**What is required**. Could you copy every line of the items below character for character, without changing anything?

= Beginning of Section =

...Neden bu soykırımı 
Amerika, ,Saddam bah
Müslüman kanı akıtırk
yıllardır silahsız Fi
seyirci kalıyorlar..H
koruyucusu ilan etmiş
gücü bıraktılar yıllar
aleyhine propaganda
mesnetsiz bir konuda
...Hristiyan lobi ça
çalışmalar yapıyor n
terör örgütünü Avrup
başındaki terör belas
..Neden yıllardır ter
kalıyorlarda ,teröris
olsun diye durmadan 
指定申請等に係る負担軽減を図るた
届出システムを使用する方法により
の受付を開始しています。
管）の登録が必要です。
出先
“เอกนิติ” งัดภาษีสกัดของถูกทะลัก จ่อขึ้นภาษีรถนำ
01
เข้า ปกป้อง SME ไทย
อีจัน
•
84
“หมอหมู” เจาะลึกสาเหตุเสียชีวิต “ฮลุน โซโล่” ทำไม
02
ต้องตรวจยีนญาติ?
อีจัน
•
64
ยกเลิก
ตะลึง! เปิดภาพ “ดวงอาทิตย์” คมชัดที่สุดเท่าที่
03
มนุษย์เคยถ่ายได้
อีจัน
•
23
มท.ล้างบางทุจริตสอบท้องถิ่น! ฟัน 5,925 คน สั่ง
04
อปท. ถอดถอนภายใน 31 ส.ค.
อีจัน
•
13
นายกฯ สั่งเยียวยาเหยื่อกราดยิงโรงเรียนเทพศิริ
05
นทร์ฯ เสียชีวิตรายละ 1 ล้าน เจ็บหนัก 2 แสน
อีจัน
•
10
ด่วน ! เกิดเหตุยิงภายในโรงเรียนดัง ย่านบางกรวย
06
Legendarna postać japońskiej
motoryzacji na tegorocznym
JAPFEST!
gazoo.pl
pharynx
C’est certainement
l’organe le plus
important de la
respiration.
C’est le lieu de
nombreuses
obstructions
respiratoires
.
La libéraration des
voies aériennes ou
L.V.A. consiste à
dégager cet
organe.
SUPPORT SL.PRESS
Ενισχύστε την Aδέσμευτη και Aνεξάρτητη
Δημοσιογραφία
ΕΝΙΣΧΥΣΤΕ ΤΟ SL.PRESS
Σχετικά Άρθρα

= End of Section =

**Reply**.
...Neden bu soykırımı 
Amerika, ,Saddam bah
Müslüman kanı akıtırk
yıllardır silahsız Fi
seyirci kalıyorlar..H
koruyucusu ilan etmiş
gücü bıraktılar yıllar
aleyhine propaganda
mesnetsiz bir konuda
...Hristiyan lobi ça
çalışmalar yapıyor n
terör örgütünü Avrup
başındaki terör belas
..Neden yıllardır ter
kalıyorlarda ,teröris
olsun diye durmadan 
指定申請等に係る負担軽減を図るた
届出システムを使用する方法により
の受付を開始しています。
管）の登録が必要です。
出先
“เอกนิติ” งัดภาษีสกัดของถูกทะลัก จ่อขึ้นภาษีรถนำ
01
เข้า ปกป้อง SME ไทย
อีจัน
•
84
“หมอหมู” เจาะลึกสาเหตุเสียชีวิต “ฮลุน โซโล่” ทำไม
02
ต้องตรวจยีนญาติ?
อีจัน
•
64
ยกเลิก
ตะลึง! เปิดภาพ “ดวงอาทิตย์” คมชัดที่สุดเท่าที่
03
มนุษย์เคยถ่ายได้
อีจัน
•
23
มท.ล้างบางทุจริตสอบท้องถิ่น! ฟัน 5,925 คน สั่ง
04
อปท. ถอดถอนภายใน 31 ส.ค.
อีจัน
•
13
นายกฯ สั่งเยียวยาเหยื่อกราดยิงโรงเรียนเทพศิริ
05
นทร์ฯ เสียชีวิตรายละ 1 ล้าน เจ็บหนัก 2 แสน
อีจัน
•
10
ด่วน ! เกิดเหตุยิงภายในโรงเรียนดัง ย่านบางกรวย
06
Legendarna postać japońskiej
motoryzacji na tegorocznym
JAPFEST!
gazoo.pl
pharynx
C’est certainement
l’organe le plus
important de la
respiration.
C’est le lieu de
nombreuses
obstructions
respiratoires
.
La libéraration des
voies aériennes ou
L.V.A. consiste à
dégager cet
organe.
SUPPORT SL.PRESS
Ενισχύστε την Aδέσμευτη και Aνεξάρτητη
Δημοσιογραφία
ΕΝΙΣΧΥΣΤΕ ΤΟ SL.PRESS
Σχετικά Άρθρα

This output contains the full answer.